→ INSTRUCTIONS TO FOLLOW
Would you transcribe the records below exactly, omitting every picture?

Collected data

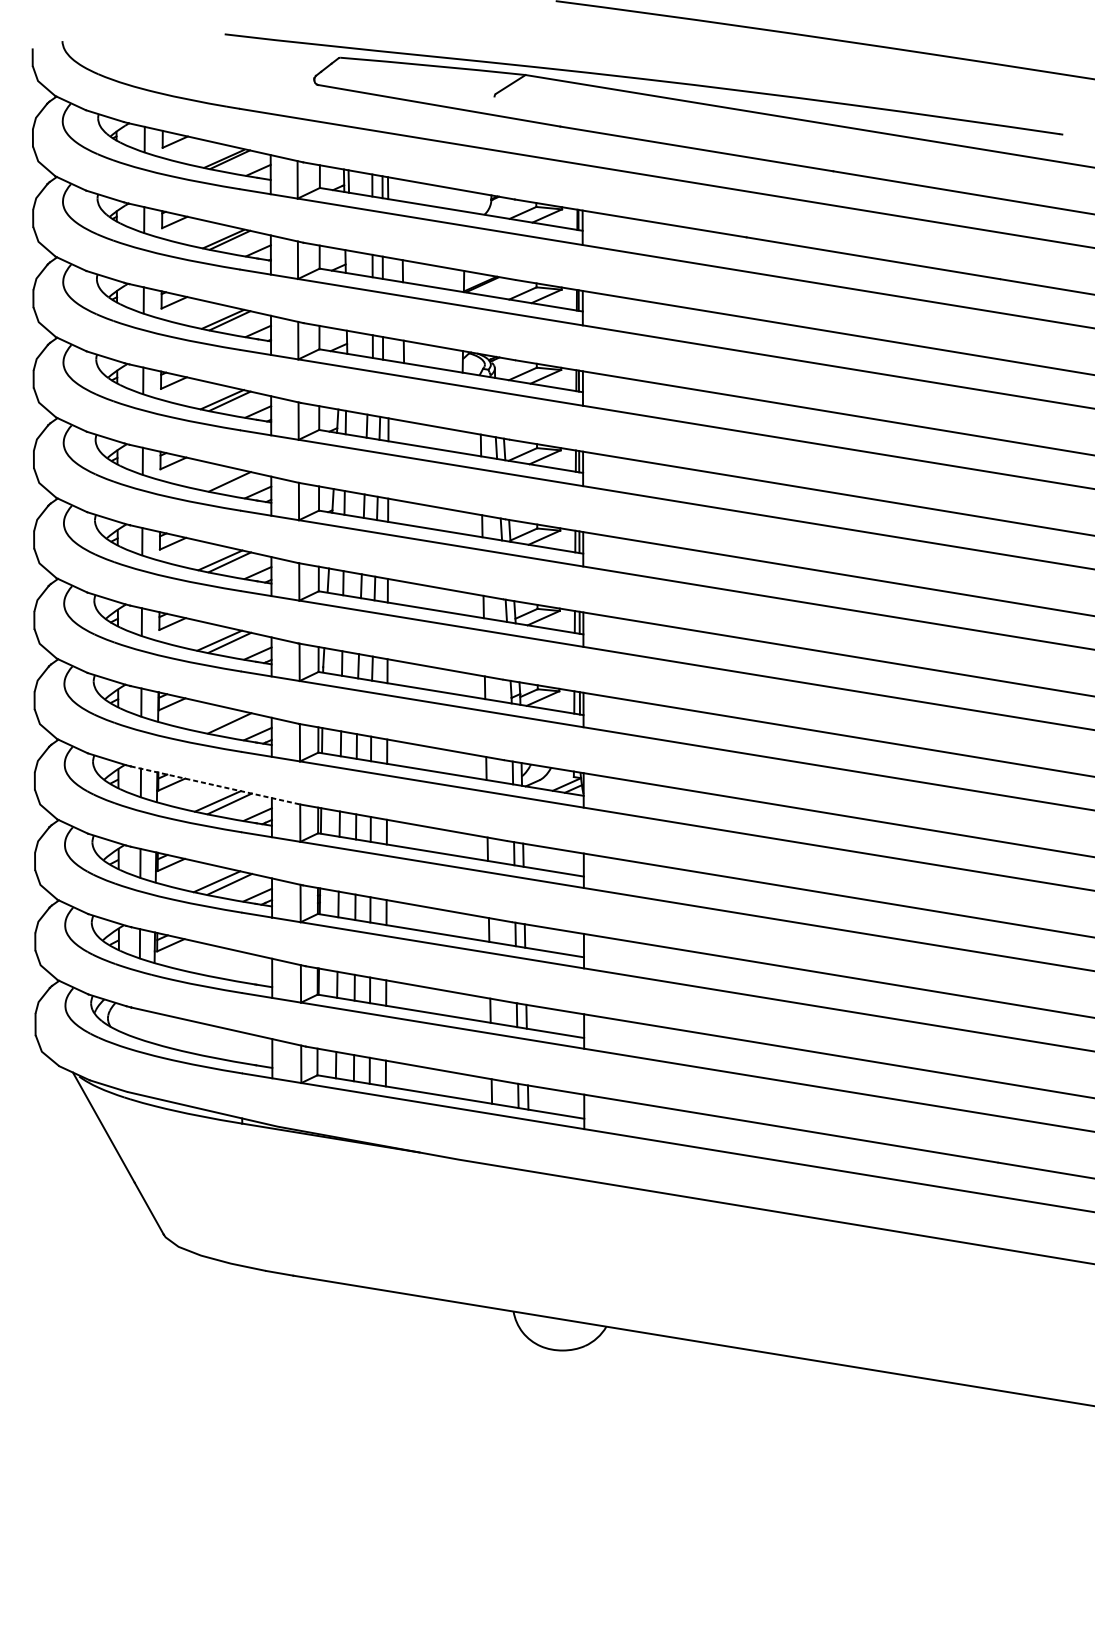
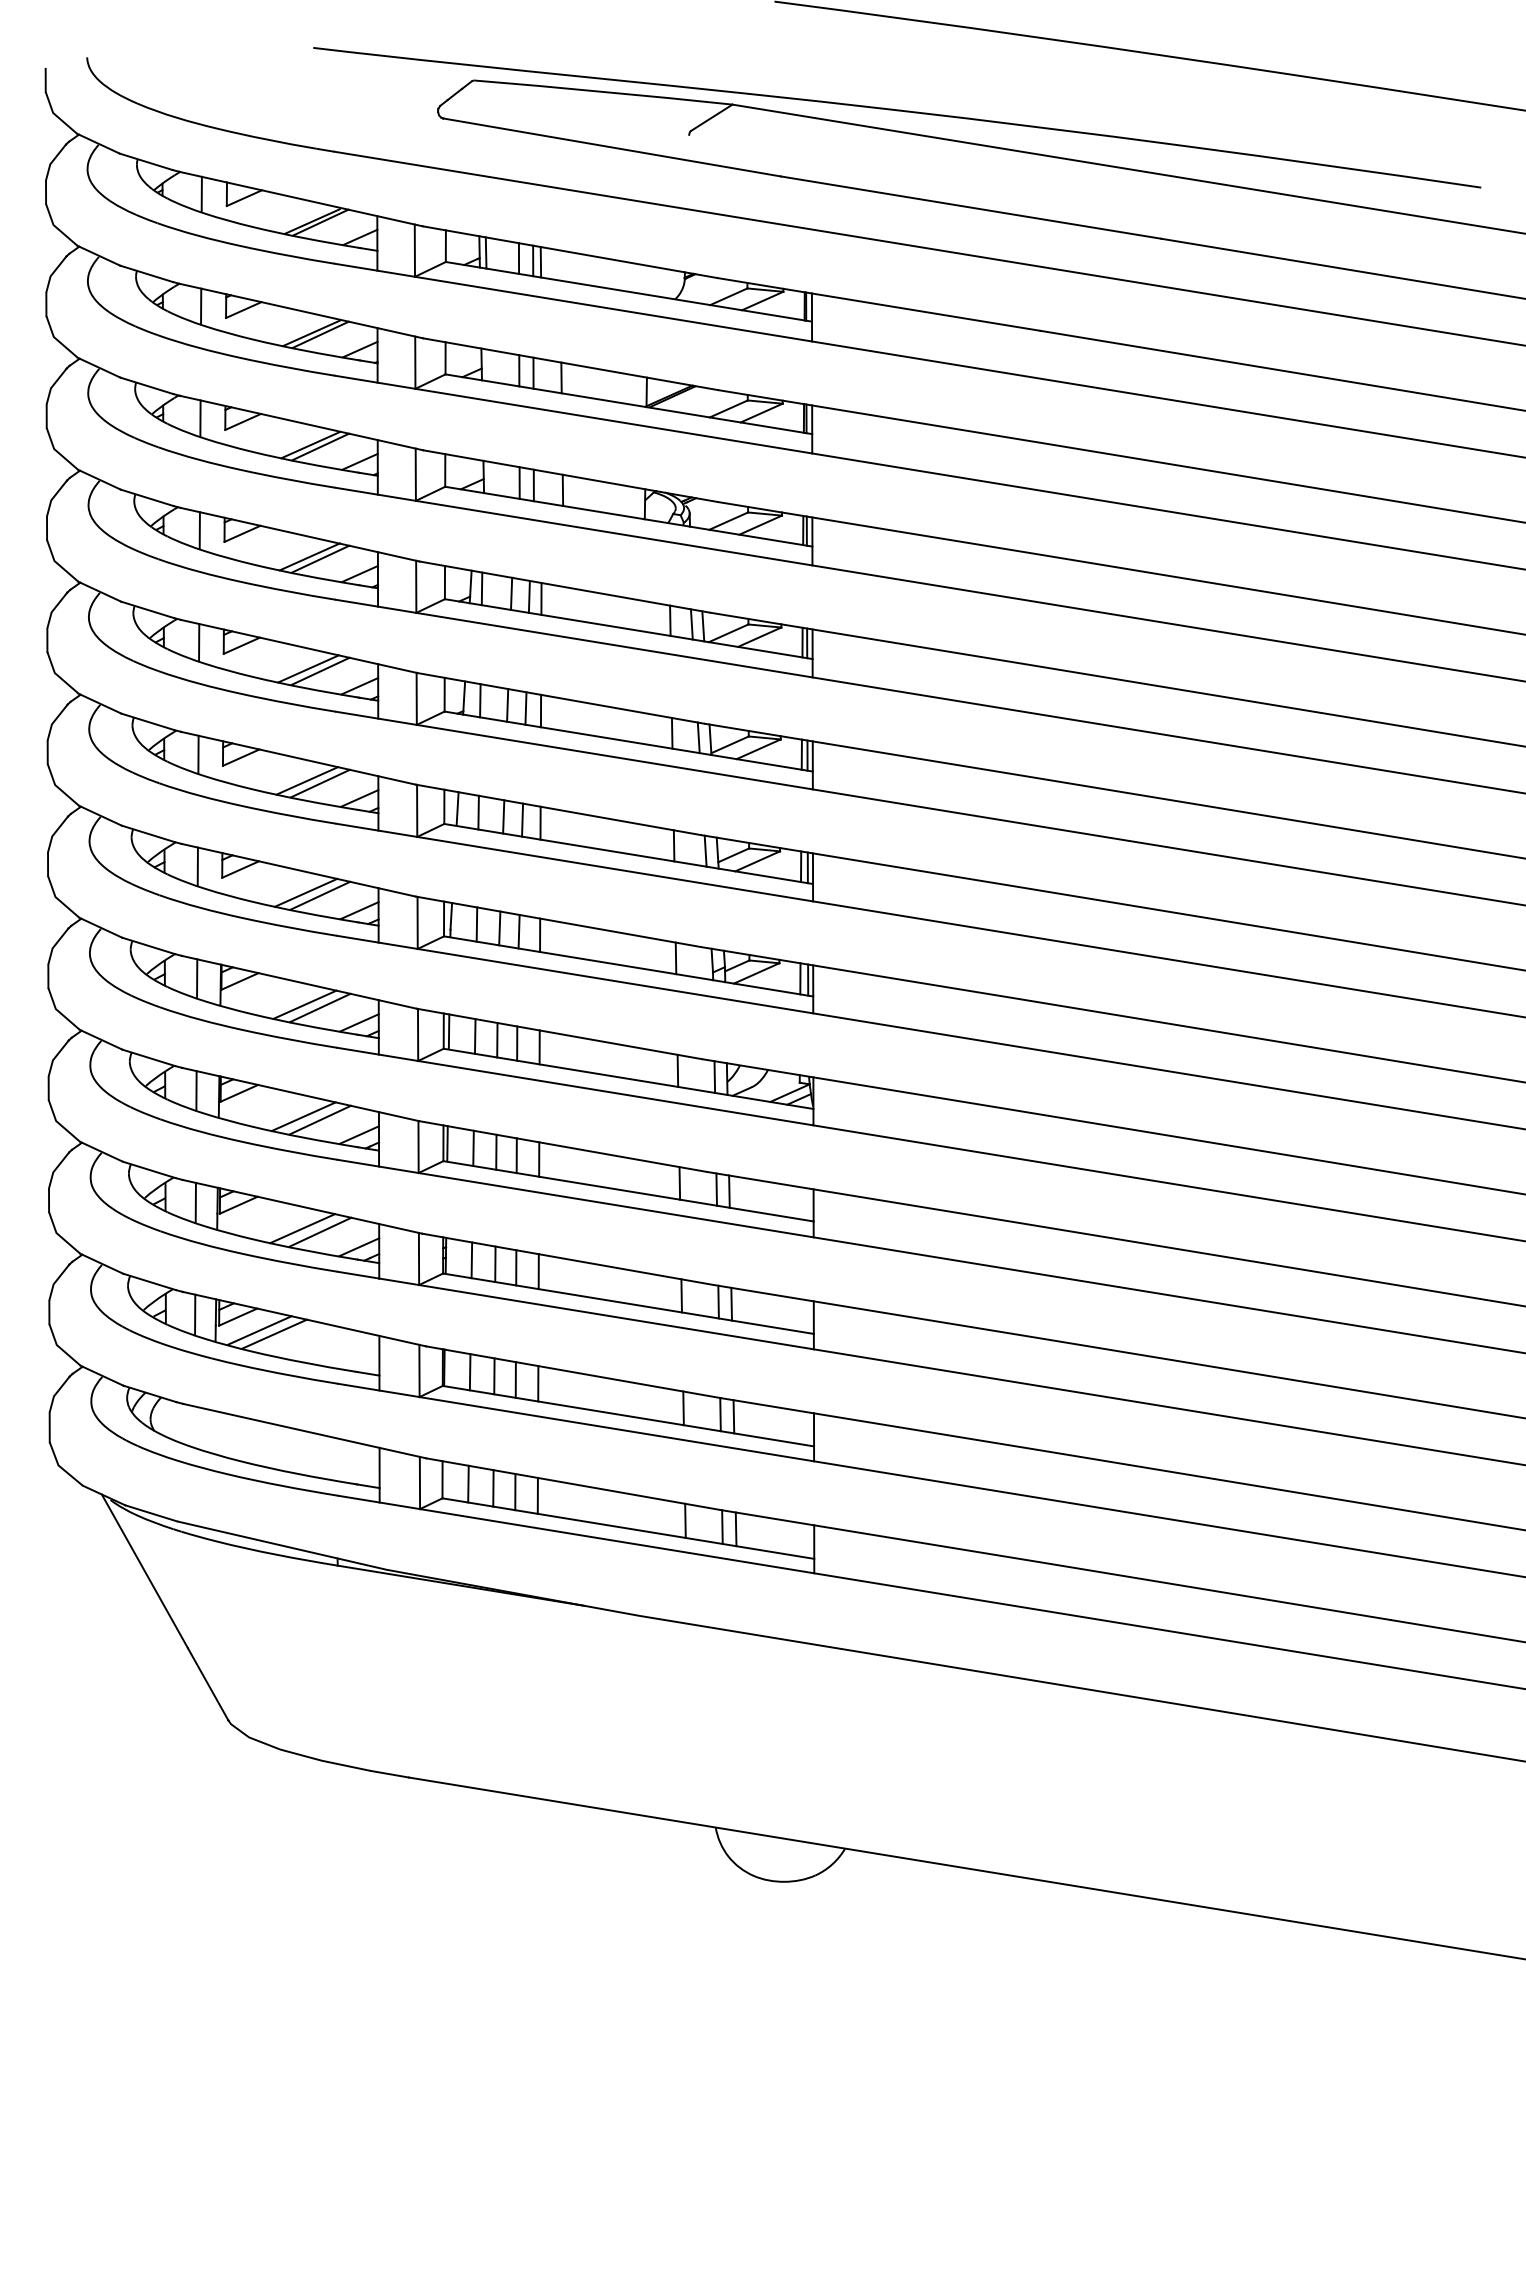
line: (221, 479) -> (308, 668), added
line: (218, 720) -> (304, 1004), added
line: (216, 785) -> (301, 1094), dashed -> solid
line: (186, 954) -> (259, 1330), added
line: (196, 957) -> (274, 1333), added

→ OUTPUT OF THE TASK
line: (221, 479) -> (308, 668), added
line: (218, 720) -> (304, 1004), added
line: (216, 785) -> (301, 1094), dashed -> solid
line: (186, 954) -> (259, 1330), added
line: (196, 957) -> (274, 1333), added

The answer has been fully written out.